• **Activity**
Every line below that holds the string "which" should be copied out.

[Extracted page text data]
----
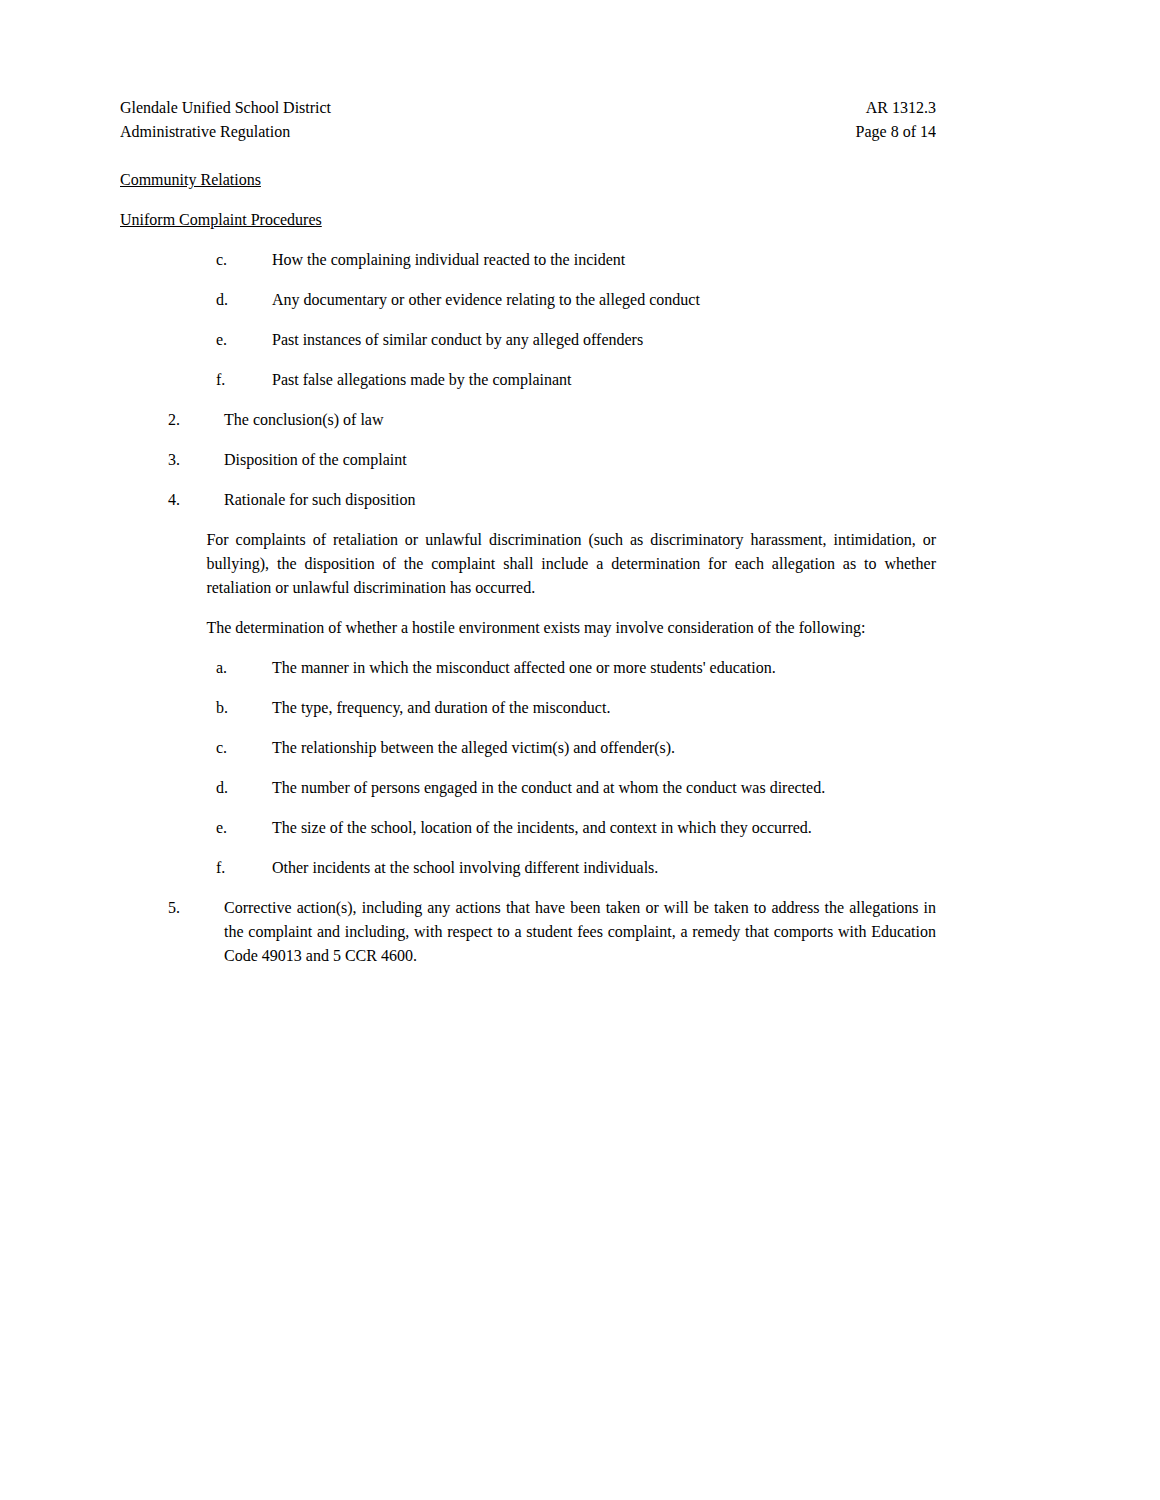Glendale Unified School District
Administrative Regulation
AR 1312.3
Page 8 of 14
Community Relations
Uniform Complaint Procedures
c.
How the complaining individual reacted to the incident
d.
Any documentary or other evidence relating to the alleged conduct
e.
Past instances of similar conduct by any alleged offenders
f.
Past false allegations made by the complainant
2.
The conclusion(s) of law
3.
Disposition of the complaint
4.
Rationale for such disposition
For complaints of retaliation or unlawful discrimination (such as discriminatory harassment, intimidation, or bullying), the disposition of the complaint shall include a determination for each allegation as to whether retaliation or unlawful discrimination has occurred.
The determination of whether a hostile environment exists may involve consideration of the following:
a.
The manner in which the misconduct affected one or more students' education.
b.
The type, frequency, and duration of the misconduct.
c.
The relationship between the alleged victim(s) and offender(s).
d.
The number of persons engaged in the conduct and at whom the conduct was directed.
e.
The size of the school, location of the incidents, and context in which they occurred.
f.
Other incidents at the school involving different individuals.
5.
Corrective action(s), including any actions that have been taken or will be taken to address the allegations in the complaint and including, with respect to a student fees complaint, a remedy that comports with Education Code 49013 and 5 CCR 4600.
----
• **Result below**
The manner in which the misconduct affected one or more students' education.
The size of the school, location of the incidents, and context in which they occurred.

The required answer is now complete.